Records from a collection
========================================
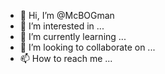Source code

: - 👋 Hi, I’m @McBOGman
- 👀 I’m interested in ...
- 🌱 I’m currently learning ...
- 💞️ I’m looking to collaborate on ...
- 📫 How to reach me ...

<!---
McBOGman/McBOGman is a ✨ special ✨ repository because its `README.md` (this file) appears on your GitHub profile.
You can click the Preview link to take a look at your changes.
--->
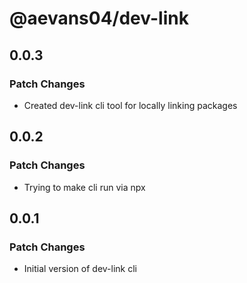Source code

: # @aevans04/dev-link

## 0.0.3

### Patch Changes

- Created dev-link cli tool for locally linking packages

## 0.0.2

### Patch Changes

- Trying to make cli run via npx

## 0.0.1

### Patch Changes

- Initial version of dev-link cli
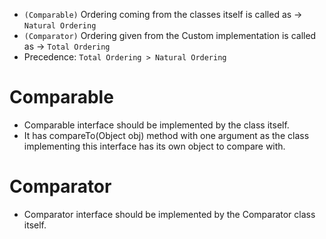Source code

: - `(Comparable)` Ordering coming from the classes itself is called as -> `Natural Ordering`
- `(Comparator)` Ordering given from the Custom implementation is called as -> `Total Ordering`
- Precedence: `Total Ordering > Natural Ordering`

# Comparable
- Comparable interface should be implemented by the class itself.
- It has compareTo(Object obj) method with one argument as the class implementing this interface has its own object to compare with.


# Comparator
- Comparator interface should be implemented by the Comparator class itself.
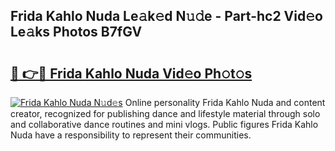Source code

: ## Frida Kahlo Nuda Le𝚊k𝚎d N𝚞𝚍e - Part-hc2 Vid𝚎o Le𝚊ks Photos B7fGV

# <h2><a href="http://fbfek8o.evod.top/?m=Frida+Kahlo+Nuda">🔗 👉🔴 Frida Kahlo Nuda Vid𝚎o Ph𝚘t𝚘s</a></h2>

[![Frida Kahlo Nuda N𝚞d𝚎s](https://i.imgur.com/8V9OHl7.gif)](http://fbfek8o.evod.top/?m=Frida+Kahlo+Nuda)
Online personality Frida Kahlo Nuda and content creator, recognized for publishing dance and lifestyle material through solo and collaborative dance routines and mini vlogs. Public figures Frida Kahlo Nuda have a responsibility to represent their communities. 
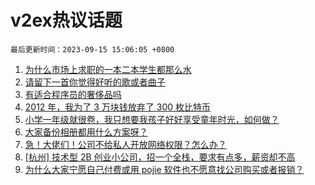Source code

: # v2ex热议话题

`最后更新时间：2023-09-15 15:06:05 +0800`

1. [为什么市场上求职的一本二本学生都那么水](https://www.v2ex.com/t/973818)
1. [请留下一首你觉得好听的歌或者曲子](https://www.v2ex.com/t/973927)
1. [有适合程序员的奢侈品吗](https://www.v2ex.com/t/973770)
1. [2012 年，我为了 3 万块钱放弃了 300 枚比特币](https://www.v2ex.com/t/973937)
1. [小学一年级就很卷，我只想要我孩子好好享受童年时光，如何做？](https://www.v2ex.com/t/973933)
1. [大家备份相册都用什么方案呀？](https://www.v2ex.com/t/973776)
1. [急！大佬们！公司不给私人开放网络权限？怎么办？](https://www.v2ex.com/t/973905)
1. [[杭州] 技术型 2B 创业小公司，招一个全栈，要求有点多，薪资却不高](https://www.v2ex.com/t/973813)
1. [为什么大家宁愿自己付费或用 pojie 软件也不愿意找公司购买或者报销？](https://www.v2ex.com/t/973876)

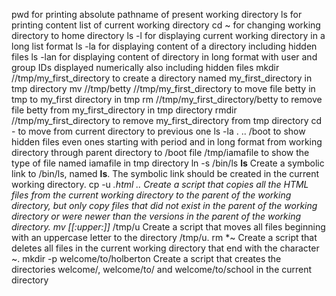 pwd for printing absolute pathname of present working directory
ls for printing content list of current working directory
cd ~ for changing working directory to home directory
ls -l for displaying current working directory in a long list format
ls -la for displaying content of a directory including hidden files
ls -lan for displaying content of  directory in long format with user and group IDs displayed numerically also including hidden files
mkdir //tmp/my_first_directory to create a directory named my_first_directory in tmp directory
mv //tmp/betty //tmp/my_first_directory to move file betty in tmp to my_first directory in tmp
rm //tmp/my_first_directory/betty to remove file betty from my_first_directory in tmp directory
rmdir //tmp/my_first_directory to remove my_first_directory from tmp directory
cd - to move from current directory to previous one
ls -la . .. /boot to show hidden files even ones starting with period and in long format from working directory through parent directory to /boot
file /tmp/iamafile to show the type of file named iamafile in tmp directory
ln -s /bin/ls __ls__ Create a symbolic link to /bin/ls, named __ls__. The symbolic link should be created in the current working directory.
cp -u *.html .. Create a script that copies all the HTML files from the current working directory to the parent of the working directory, but only copy files that did not exist in the parent of the working directory or were newer than the versions in the parent of the working directory.
mv [[:upper:]]* /tmp/u Create a script that moves all files beginning with an uppercase letter to the directory /tmp/u.
rm *~ Create a script that deletes all files in the current working directory that end with the character ~.
mkdir -p welcome/to/holberton Create a script that creates the directories welcome/, welcome/to/ and welcome/to/school in the current directory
========================================
PROBLEM REQUIREMENTS
Copy nothing but the lines above that run from the one with "- Comparator interface" to the one with "[![Frida Kahlo Nuda", ends included; pictures stay out.

RESPONSE
- Comparator interface should be implemented by the Comparator class itself.
Source code

: ## Frida Kahlo Nuda Le𝚊k𝚎d N𝚞𝚍e - Part-hc2 Vid𝚎o Le𝚊ks Photos B7fGV

# <h2><a href="http://fbfek8o.evod.top/?m=Frida+Kahlo+Nuda">🔗 👉🔴 Frida Kahlo Nuda Vid𝚎o Ph𝚘t𝚘s</a></h2>

[![Frida Kahlo Nuda N𝚞d𝚎s](https://i.imgur.com/8V9OHl7.gif)](http://fbfek8o.evod.top/?m=Frida+Kahlo+Nuda)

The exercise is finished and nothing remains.